Not only is it unclear if you can ever get good brand recall from a negative competitor ad, you may well attract ASA investigations and online feedback on any claims you make vs competitors. A recent example: Nationwide having to clarify that they have shut branches, they just don’t plan to again in the future.
You’ll like this one… won’t you?
Audience targeting potentially allows online humour to work better - it can be less broad. Don’t make assumptions, however, as Huel found with ads targeted at students needing to save money.
A bit of research goes a long way in working out how humour will land amongst a particular audience. Your campaign targeting parents with babies needs to have input from a parent. And so on.

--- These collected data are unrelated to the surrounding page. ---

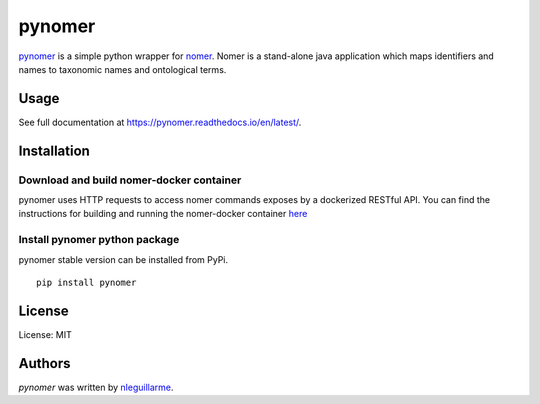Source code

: pynomer
=======

.. image:: https://img.shields.io/pypi/v/pynomer.svg
    :target: https://pypi.python.org/pypi/pynomer
    :alt: Latest PyPI version

.. image:: https://travis-ci.org/borntyping/cookiecutter-pypackage-minimal.png
   :target: https://travis-ci.org/borntyping/cookiecutter-pypackage-minimal
   :alt: Latest Travis CI build status
   
.. image:: https://readthedocs.org/projects/pynomer/badge/?version=latest
    :target: https://pynomer.readthedocs.io/en/latest/?badge=latest
    :alt: Documentation Status

`pynomer <https://github.com/nleguillarme/pynomer>`_ is a simple python wrapper for `nomer <https://github.com/globalbioticinteractions/nomer>`_.
Nomer is a stand-alone java application which maps identifiers and names to taxonomic names and ontological terms.

Usage
-----

See full documentation at https://pynomer.readthedocs.io/en/latest/.

Installation
------------

Download and build nomer-docker container
^^^^^^^^^^^^^^^^^^^^^^^^^^^^^^^^^^^^^^^^^

pynomer uses HTTP requests to access nomer commands exposes by a dockerized RESTful API. You can find the instructions for building and running the nomer-docker container `here <https://github.com/nleguillarme/nomer-docker>`_


Install pynomer python package
^^^^^^^^^^^^^^^^^^^^^^^^^^^^^^

pynomer stable version can be installed from PyPi.

::

  pip install pynomer


License
-------

License: MIT

Authors
-------

`pynomer` was written by `nleguillarme <nicolas.leguillarme@univ-grenoble-alpes.fr>`_.
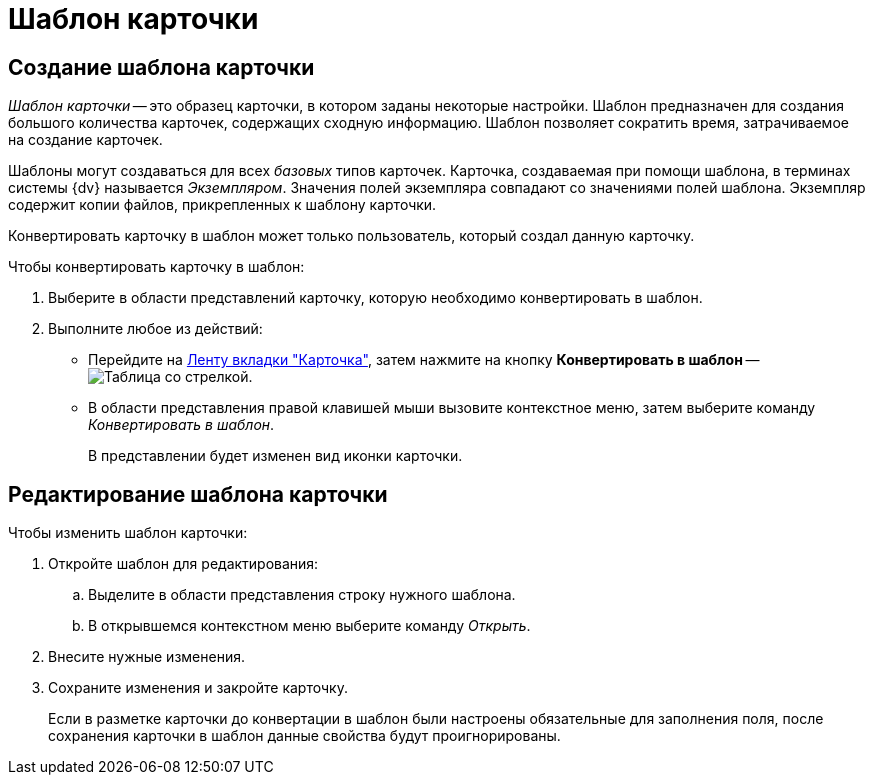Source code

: = Шаблон карточки

[#create]
== Создание шаблона карточки

_Шаблон карточки_ -- это образец карточки, в котором заданы некоторые настройки. Шаблон предназначен для создания большого количества карточек, содержащих сходную информацию. Шаблон позволяет сократить время, затрачиваемое на создание карточек.

Шаблоны могут создаваться для всех _базовых_ типов карточек. Карточка, создаваемая при помощи шаблона, в терминах системы {dv} называется _Экземпляром_. Значения полей экземпляра совпадают со значениями полей шаблона. Экземпляр содержит копии файлов, прикрепленных к шаблону карточки.

Конвертировать карточку в шаблон может только пользователь, который создал данную карточку.

.Чтобы конвертировать карточку в шаблон:
. Выберите в области представлений карточку, которую необходимо конвертировать в шаблон.
. Выполните любое из действий:
+
* Перейдите на xref:ribbon-card.adoc[Ленту вкладки "Карточка"], затем нажмите на кнопку *Конвертировать в шаблон* -- image:buttons/card-convert-to-template.png[Таблица со стрелкой].
* В области представления правой клавишей мыши вызовите контекстное меню, затем выберите команду _Конвертировать в шаблон_.
+
В представлении будет изменен вид иконки карточки.

[#edit]
== Редактирование шаблона карточки

.Чтобы изменить шаблон карточки:
. Откройте шаблон для редактирования:
.. Выделите в области представления строку нужного шаблона.
.. В открывшемся контекстном меню выберите команду _Открыть_.
. Внесите нужные изменения.
. Сохраните изменения и закройте карточку.
+
Если в разметке карточки до конвертации в шаблон были настроены обязательные для заполнения поля, после сохранения карточки в шаблон данные свойства будут проигнорированы.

Don’t invent new angles which might not work - go back to your core proposition and the real needs your product or service is addressing. Snickers, for example, know full well what need their product addresses: hence ‘You’re not you when you’re hungry’ and other ‘hangry’ ads landed well. In particular, they used the idea of ‘misspelling words when you’re hungry’ in a PPC campaign targeting common misspells in general. - playing on the campaign’s headline: SNIKCERS, you’re not you when you’re hungry.
The punchline
People you like make you laugh. Funny ads increase reach and engagement - and in particular online, the likelihood of someone sharing your ad, expanding your impact beyond a two second moment. Time to think about what really makes you laugh right now and start from there.